We introduce RubricGates, a hierarchical runtime verification framework inspired by surgical safety checklists. The system decomposes "is this output safe?" into dozens of independently verifiable clinical checks, organized into a hierarchy that resists gaming. Concretely: 62 rubrics across 7 clinical domains, arranged in three tiers — Frozen (constitutional safety constraints that no optimization process can touch), Governed (clinical domain knowledge requiring human approval to change), and Learnable (task-specific thresholds that self-improve within safety bounds). Each rubric operates as a gate with approve/revise/block semantics.

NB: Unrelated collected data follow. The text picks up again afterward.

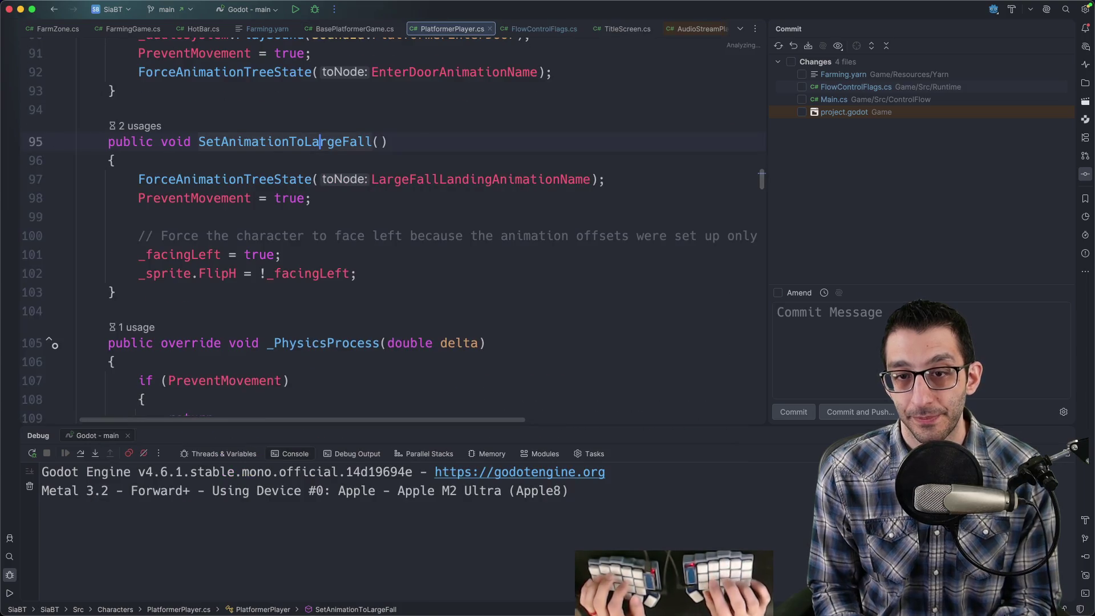
Jump to PlatformerPlayer's _PhysicsProcess method and scroll down to the MoveAndSlide call.
key("super+F12")
type("phys")
key("Return")
scroll(487, 143, "down", 6)
scroll(485, 143, "down", 15)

A single Tier-1 failure blocks the output regardless of every other score.
We also introduce four AI mechanisms that integrate rubrics into the generation and training process: (i) rubric-conditioned generation, which steers LLM hidden states toward rubric-compliant outputs during decoding; (ii) a hive of rubric-specialist small LLMs, where each 2–4B parameter specialist owns a subset of rubrics and a consensus mechanism aggregates their verdicts; (iii) rubric-structured curriculum RL with constrained PPO and PID Lagrangian updates; and (iv) rubric-guided continual self-evolution, a closed-loop system where rubric gate failures are analyzed, converted to targeted training data via self-play, and used to adapt the model through LoRA fine-tuning with catastrophic-forgetting safeguards.
In evaluation on 500 harm-injected clinical scenarios from MIMIC-IV and PhysioNet data, a DeepSeek-V3 LLM judge operating within the gate pipeline achieves HPR 0.875 at a 9.5% false alarm rate.